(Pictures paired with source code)

-=-=-

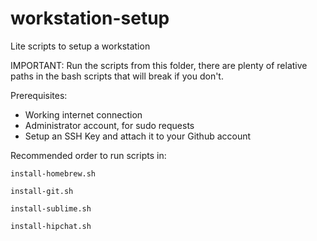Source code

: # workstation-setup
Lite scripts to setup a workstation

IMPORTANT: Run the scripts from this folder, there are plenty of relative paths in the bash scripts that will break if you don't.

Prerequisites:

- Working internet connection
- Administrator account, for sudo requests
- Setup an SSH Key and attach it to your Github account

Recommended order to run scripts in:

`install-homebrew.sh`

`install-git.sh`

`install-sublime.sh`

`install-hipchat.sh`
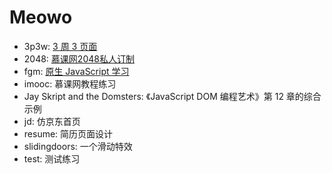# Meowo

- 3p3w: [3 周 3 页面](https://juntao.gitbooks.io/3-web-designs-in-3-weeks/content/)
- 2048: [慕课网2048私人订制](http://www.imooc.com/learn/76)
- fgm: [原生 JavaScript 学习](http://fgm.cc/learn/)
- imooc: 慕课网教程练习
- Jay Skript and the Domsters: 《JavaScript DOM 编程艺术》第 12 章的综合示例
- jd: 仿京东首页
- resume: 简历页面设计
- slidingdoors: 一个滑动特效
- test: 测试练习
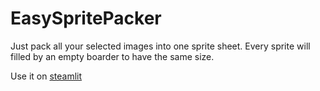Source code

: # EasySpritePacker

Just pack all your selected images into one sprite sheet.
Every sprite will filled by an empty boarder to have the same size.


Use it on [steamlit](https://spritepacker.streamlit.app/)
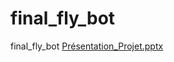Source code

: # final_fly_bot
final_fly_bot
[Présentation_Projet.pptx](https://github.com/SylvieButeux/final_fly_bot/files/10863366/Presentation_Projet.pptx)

-=-=-

The lines in the entries above that carry the word "will" must be copied.

**Answer to this problem**.
IMPORTANT: Run the scripts from this folder, there are plenty of relative paths in the bash scripts that will break if you don't.
Every sprite will filled by an empty boarder to have the same size.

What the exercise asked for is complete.